Reputation: 27
I need some help: looking for a way to remove everything after the nth occurrence (most likely 4th or 5th) of "/" in a hyperlink using command like that
cat text.txt | grep -o "^((?:[^/]*/){5}).*$"
This command is not working for me. For example, if I have
https://www.forbes.com/forbes/welcome/?toURL=https://forbes.com/&refURL=&referrer=
My desired output is:
https://www.forbes.com/forbes/welcome/
Additionally, if a link only has < 4 /
, I'd like to keep everything.
Upvotes: 1
Views: 349
Reputation: 3845
If the ?
question mark can be where to exclude from, you could try:
cut -d '?' -f1 input_file
Upvotes: 0
Reputation: 2865
awk 'NF<_||NF=_' FS=/ OFS=/ \_=5
https://www.forbes.com/forbes/welcome
Upvotes: 1
Reputation: 163467
You can match the protocol, and if available use grep -P
repeating a non capture group matching 3 times /
after it:
grep -oP "^https?://(?:[^/]*/){3}" text.txt
Or grep -E
repeating a capture group:
grep -oE "^https?://([^/]*/){3}" text.txt
Or just grep -o
with the right escapes:
grep -o "^https\?://\([^/]*/\)\{3\}" text.txt
Example
echo "https://www.forbes.com/forbes/welcome/?toURL=https://forbes.com/&refURL=&referrer=" | grep -oP "^https?://(?:[^/]*/){3}"
Output
https://www.forbes.com/forbes/welcome/
Note that you don't have to use cat text.txt |
Upvotes: 3
Reputation: 785611
You can use this grep
that would work in any version of grep
:
grep -oE '([^/]*/){5}' file
https://www.forbes.com/forbes/welcome/
Similarly this sed
would also work:
sed -E 's~(([^/]*/){5}).*~\1~' file
https://www.forbes.com/forbes/welcome/
Both these solutions will grab first 5 tokens delimited by /
.
Upvotes: 2
Reputation: 133640
1st solution: With awk
please try following. It should cover both scenarios where /?
OR ?
is coming in URLs(which could be the case in an actual request). Simply making field separator as /?\\?

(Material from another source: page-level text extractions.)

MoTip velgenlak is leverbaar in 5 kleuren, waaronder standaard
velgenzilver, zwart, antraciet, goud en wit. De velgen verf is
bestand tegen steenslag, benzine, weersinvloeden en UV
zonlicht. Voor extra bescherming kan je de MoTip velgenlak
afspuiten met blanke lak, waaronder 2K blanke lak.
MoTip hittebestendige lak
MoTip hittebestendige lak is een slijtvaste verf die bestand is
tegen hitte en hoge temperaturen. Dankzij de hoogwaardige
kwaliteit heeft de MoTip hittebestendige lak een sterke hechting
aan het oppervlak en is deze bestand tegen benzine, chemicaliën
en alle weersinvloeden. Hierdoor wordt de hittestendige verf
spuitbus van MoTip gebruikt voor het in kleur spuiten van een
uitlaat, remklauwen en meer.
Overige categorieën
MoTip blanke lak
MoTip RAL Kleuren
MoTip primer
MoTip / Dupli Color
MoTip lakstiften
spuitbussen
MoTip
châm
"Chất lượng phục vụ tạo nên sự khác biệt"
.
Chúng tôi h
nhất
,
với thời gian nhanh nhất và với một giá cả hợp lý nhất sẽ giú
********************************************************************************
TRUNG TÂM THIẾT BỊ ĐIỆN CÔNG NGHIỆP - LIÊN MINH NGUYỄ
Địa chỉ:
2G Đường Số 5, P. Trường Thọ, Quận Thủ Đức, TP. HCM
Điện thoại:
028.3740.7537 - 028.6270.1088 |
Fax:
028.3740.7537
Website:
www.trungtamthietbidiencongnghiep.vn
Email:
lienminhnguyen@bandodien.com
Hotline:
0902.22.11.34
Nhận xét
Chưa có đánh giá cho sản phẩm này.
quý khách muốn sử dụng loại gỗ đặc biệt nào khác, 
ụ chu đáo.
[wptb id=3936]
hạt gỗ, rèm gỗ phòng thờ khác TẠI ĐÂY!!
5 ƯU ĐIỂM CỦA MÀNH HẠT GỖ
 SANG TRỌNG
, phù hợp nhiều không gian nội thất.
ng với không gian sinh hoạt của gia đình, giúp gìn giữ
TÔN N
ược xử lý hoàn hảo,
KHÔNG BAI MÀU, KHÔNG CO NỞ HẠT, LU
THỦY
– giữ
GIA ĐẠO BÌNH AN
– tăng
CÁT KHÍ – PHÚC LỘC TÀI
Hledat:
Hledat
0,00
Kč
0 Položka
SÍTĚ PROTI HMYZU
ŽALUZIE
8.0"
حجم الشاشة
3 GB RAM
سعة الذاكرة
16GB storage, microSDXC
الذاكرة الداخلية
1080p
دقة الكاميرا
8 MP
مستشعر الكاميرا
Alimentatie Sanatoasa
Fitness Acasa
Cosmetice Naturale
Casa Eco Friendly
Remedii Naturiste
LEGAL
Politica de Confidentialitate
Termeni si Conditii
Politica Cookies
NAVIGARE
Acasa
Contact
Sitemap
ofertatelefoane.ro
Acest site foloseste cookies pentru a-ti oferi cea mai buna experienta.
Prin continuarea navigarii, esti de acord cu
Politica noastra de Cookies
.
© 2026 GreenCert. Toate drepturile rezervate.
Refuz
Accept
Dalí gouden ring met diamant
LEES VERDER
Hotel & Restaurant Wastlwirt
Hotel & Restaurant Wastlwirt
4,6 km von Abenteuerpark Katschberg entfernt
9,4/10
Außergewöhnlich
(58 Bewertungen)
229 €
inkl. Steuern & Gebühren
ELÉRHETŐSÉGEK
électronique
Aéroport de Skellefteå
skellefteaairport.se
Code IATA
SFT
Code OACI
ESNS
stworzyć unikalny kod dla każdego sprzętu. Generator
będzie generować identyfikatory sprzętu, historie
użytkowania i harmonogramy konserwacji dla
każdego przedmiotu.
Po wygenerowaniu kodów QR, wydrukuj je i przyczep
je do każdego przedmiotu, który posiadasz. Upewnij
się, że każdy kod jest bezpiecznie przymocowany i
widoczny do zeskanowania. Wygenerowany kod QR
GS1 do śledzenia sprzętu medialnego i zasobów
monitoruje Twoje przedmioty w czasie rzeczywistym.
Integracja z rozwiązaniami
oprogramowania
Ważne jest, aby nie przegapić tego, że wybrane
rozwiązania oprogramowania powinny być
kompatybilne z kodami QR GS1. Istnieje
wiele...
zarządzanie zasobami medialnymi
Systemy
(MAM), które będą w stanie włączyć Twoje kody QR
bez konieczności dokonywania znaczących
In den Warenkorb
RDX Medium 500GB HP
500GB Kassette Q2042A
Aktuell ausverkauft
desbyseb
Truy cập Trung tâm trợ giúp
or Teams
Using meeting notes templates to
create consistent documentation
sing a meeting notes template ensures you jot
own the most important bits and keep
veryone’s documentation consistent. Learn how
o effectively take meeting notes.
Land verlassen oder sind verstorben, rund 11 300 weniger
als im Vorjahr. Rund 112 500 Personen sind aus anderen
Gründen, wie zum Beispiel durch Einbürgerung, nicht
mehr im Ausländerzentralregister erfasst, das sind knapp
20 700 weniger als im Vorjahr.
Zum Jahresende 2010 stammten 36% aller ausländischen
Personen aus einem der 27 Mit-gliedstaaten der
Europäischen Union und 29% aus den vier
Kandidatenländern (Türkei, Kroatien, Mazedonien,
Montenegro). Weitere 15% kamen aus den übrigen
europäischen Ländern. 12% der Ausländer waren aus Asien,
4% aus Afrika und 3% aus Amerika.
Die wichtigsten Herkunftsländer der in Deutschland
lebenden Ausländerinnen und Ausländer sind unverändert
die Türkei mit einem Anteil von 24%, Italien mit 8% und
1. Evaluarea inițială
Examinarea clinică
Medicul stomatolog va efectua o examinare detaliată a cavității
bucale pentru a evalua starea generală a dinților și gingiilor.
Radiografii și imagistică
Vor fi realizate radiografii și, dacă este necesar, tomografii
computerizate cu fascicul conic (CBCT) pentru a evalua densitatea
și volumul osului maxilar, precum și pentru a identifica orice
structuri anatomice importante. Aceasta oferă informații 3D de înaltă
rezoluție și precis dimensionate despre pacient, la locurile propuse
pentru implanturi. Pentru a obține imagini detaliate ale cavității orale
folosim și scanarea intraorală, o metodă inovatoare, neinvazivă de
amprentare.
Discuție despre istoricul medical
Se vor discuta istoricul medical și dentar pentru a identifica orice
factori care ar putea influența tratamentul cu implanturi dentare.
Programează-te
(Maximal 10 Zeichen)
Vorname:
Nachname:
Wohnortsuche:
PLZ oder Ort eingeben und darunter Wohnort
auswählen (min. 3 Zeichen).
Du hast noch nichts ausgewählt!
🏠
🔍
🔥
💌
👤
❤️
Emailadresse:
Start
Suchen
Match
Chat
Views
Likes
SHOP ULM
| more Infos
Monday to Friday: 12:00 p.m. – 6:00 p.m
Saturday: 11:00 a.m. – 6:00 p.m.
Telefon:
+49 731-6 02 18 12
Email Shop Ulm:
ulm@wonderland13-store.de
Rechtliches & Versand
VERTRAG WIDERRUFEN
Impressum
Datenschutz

for all the lines of your Input_file and printing 1st field of line if line starts from either http
OR https
.
awk -F'/?\\?' '/^https?:\/\//{print $1}' Input_file
2nd solution: With GNU awk
with using its match
function please try following solution, little complex compare to first solution but you can try it in case you need more values to be checked apart from getting values before ?
at that time it can help you since it saves values into array.
awk 'match($0,/^(https?:\/\/([^?]*))\?/,arr1){print arr1[1]}' Input_file
Upvotes: 5
Reputation: 11237
Assuming the ?
question mark can be where to exclude from, you can try this sed
$ sed 's/?.*//' input_file
https://www.forbes.com/forbes/welcome/
Upvotes: 3